In its desperate attempts to attract foreign investments, Algeria finally signed a contract with Renault after years of negotiations. Some observers qualified it as a big fiasco that is dangerous to the economic interests of the nation. Initially, Renault will only create three hundred fifty jobs and manufacture 25,000 cars per year, which is less than five percent of the current market. Moreover, the initial production will consist of assembling kits imported from Romania and Turkey, and engines from France. This is in contrast to the authentic factory in Morocco that is producing 400,000 cars per year and created six thousand jobs with a similar amount of investment. Not content with this dismal picture, the Algerian authorities even dared to offer the French car manufacturer three-year exclusivity. To borrow the eloquent words of the Latin American writer Eduardo Galeano, it seems that the ruling elite has no interest whatsoever in determining whether patriotism might not prove more profitable than treason, and whether begging is really the only formula for international politics. Sovereignty is being mortgaged by the Algerian regime, which has abdicated to its foreign masters.
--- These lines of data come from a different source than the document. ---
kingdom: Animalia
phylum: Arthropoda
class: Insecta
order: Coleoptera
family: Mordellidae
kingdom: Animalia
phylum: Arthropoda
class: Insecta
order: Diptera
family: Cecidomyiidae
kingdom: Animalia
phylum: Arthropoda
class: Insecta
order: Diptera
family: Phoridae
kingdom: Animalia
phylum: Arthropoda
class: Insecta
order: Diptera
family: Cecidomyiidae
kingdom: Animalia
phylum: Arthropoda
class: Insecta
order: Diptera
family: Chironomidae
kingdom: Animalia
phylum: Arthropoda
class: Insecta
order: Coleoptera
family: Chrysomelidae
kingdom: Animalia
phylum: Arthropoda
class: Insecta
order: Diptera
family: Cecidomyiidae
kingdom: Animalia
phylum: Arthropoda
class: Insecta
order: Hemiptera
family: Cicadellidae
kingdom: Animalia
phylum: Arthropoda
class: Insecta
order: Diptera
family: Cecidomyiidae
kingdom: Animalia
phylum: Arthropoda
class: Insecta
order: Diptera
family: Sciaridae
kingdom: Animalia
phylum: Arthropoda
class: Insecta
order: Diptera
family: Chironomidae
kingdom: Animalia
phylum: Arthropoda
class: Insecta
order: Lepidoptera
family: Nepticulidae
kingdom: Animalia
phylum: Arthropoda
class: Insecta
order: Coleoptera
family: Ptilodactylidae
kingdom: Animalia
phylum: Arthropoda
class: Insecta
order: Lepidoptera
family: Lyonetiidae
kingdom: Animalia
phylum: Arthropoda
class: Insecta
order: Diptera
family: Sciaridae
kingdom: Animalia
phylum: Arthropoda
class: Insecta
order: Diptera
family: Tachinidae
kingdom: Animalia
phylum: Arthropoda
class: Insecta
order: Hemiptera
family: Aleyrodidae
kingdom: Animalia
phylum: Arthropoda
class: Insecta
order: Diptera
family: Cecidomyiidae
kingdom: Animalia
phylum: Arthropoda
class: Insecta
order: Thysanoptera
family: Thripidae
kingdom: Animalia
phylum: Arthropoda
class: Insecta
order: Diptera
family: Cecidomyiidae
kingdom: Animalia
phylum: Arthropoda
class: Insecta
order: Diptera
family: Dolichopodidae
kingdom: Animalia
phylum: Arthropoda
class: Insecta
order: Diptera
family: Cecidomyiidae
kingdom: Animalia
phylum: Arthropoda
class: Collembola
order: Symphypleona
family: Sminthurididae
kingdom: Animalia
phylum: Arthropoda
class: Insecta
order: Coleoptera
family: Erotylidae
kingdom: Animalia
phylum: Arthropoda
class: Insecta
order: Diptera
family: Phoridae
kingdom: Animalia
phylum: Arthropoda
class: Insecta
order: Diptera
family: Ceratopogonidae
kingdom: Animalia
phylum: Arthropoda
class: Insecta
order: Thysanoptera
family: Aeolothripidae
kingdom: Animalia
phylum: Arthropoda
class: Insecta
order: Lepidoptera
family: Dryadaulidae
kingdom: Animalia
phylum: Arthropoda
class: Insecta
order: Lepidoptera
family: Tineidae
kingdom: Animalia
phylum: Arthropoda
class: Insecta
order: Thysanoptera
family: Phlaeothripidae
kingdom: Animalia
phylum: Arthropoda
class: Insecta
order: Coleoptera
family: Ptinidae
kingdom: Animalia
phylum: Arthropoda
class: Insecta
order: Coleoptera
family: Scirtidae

The other controversial subject of the French president’s recent visit is the accord given to France to explore shale gas, a project with deleterious high environmental impact, rejected by developed societies, including France. Not only is the Algerian regime showing its contempt for the environment and the Algerian people, it is also perpetuating Algeria’s everlasting dependence on hydrocarbons and condemning the economy to the cyclical rise and fall of oil and gas prices.
Where is Algeria heading if it continues on such a path? Definitely more social explosions and discontent as such policies, wed to endemic corruption and nepotism, cannot achieve social consensus in Algeria and will only lead to more pauperization, unemployment, and inequality. Contrary to the dogmatic affirmations of its advocates, neoliberalism is antinomic with democracy. Instead, it is more compatible with authoritarianism because it mainly serves the interest of a tiny minority at the expense of the majority. It subjects the popular sovereignty to the dictates of the markets--something recently seen in Greece, Italy, Portugal, and Spain in the context of the European economic crisis. If maintained, the neoliberal policies will block the democratization process in Algeria and will end up reinforcing an authoritarian regime with a democratic façade.
Democracy means the sovereignty of the people and cannot be reduced to mere electoralism. It can only be achieved through a vision that has a social and national framework. Genuine democracy can only be constructed opposed to imperialism and its local lackeys in the comprador bourgeoisie, who are subordinated to the international system of exploitation and are not concerned about the population and the future of the country. Suffice it to say that the support and backing offered by the big powers (USA, Europe, Japan, Russia, and China) to the Arab dictatorships and despotic Gulf monarchies is an indication that we cannot separate the democratic, social, and anti-imperialist struggles that will achieve genuine national independence, social justice, and true democracy.
[1] Literally, those who have their backs to the walls, this term is used in reference to the unemployed who ceased to be stakeholders of post-colonial Algeria.